Topics: state taxes on sales, fuel sold across state lines, federal agency purchases, due process limits on taxation

Summary

Background

An out-of-state fuel seller, a Delaware corporation that bid from Salt Lake City, contracted to sell large quantities of gasoline to a federal agency for use in Idaho. The contract called for delivery f.o.b. Salt Lake City; the fuel was shipped by common carriers selected and paid by the federal agency to Idaho Falls. Idaho required a dealer permit and charged a six-cent-per-gallon excise tax on motor fuel “received” in the State; the State treated the gasoline as constructively “received” by the licensed dealer when the fuel was unloaded in Idaho. The seller paid taxes under protest and sued for a refund in state court.

Reasoning

The central question was whether Idaho could constitutionally tax a sale that was made and delivered outside the State but later imported into Idaho by a federal agency. The Court accepted the lower courts’ finding that the tax’s legal incidence fell on the dealer, but held that due process requires a real link between the State and the taxed transaction.

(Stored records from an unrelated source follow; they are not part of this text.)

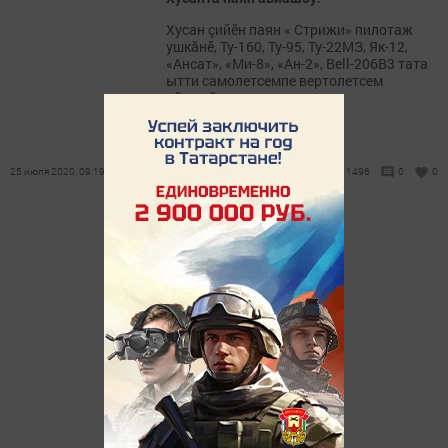
Хусан çийӗн паян « Стрижи» пилотаж
ушкăнӗ, Ту-160, Ту-95, Ту-22МЗ, Як-12,
«Ансат», «Ми-8», «Ан-2», Bell-206B3 тата
ытти самолетсемпе вертолетсем
вӗçеççӗ.
25 июля 2020, 09:19
1496
0
0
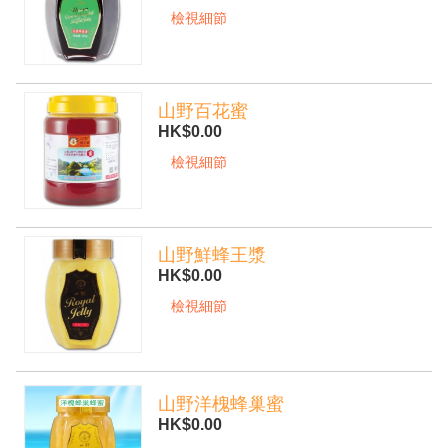
檢視細節
山野百花蜜
HK$0.00
檢視細節
山野鮮蜂王漿
HK$0.00
檢視細節
mobile-
山野洋槐蜂巢蜜
HK$0.00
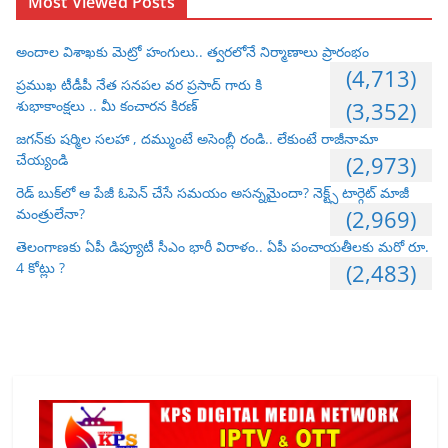
Most Viewed Posts
అందాల విశాఖకు మెట్రో హంగులు.. త్వరలోనే నిర్మాణాలు ప్రారంభం
(4,713)
ప్రముఖ టీడీపీ నేత సనపల వర ప్రసాద్ గారు కి
శుభాకాంక్షలు .. మీ కంచారన కిరణ్
(3,352)
జగన్‌కు షర్మిల సలహా , దమ్ముంటే అసెంబ్లీ రండి.. లేకుంటే రాజీనామా
చేయ్యండి
(2,973)
రెడ్ బుక్‌లో ఆ పేజీ ఓపెన్ చేసే సమయం అసన్నమైందా? నెక్ట్స్ టార్గెట్ మాజీ
మంత్రులేనా?
(2,969)
తెలంగాణకు ఏపీ డిప్యూటీ సీఎం భారీ విరాళం.. ఏపీ పంచాయతీలకు మరో రూ.
4 కోట్లు ?
(2,483)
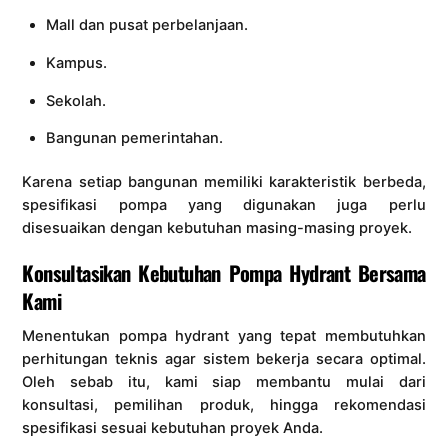
Mall dan pusat perbelanjaan.
Kampus.
Sekolah.
Bangunan pemerintahan.
Karena setiap bangunan memiliki karakteristik berbeda,
spesifikasi pompa yang digunakan juga perlu
disesuaikan dengan kebutuhan masing-masing proyek.
Konsultasikan Kebutuhan Pompa Hydrant Bersama
Kami
Menentukan pompa hydrant yang tepat membutuhkan
perhitungan teknis agar sistem bekerja secara optimal.
Oleh sebab itu, kami siap membantu mulai dari
konsultasi, pemilihan produk, hingga rekomendasi
spesifikasi sesuai kebutuhan proyek Anda.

The Court found the sale and delivery occurred entirely outside Idaho, with no in-state activities contributing to the contract; the dealer’s Idaho permit and its knowledge that the gasoline would be imported were not enough to create the required connection. The Court therefore concluded the tax violated the Due Process Clause and reversed the Idaho Supreme Court.

Real world impact

The ruling limits a State’s power to tax out-of-state sales that are dissociated from the seller’s local business. It affects licensed dealers who sell and deliver goods outside a State but whose goods are later brought in by buyers, and it leaves unresolved separate Commerce or federal-preemption questions because the Court decided the case on due process grounds.

Dissents or concurrances

Justice Black is noted as dissenting, but the Court’s opinion speaks for the majority and reverses the state-court decision.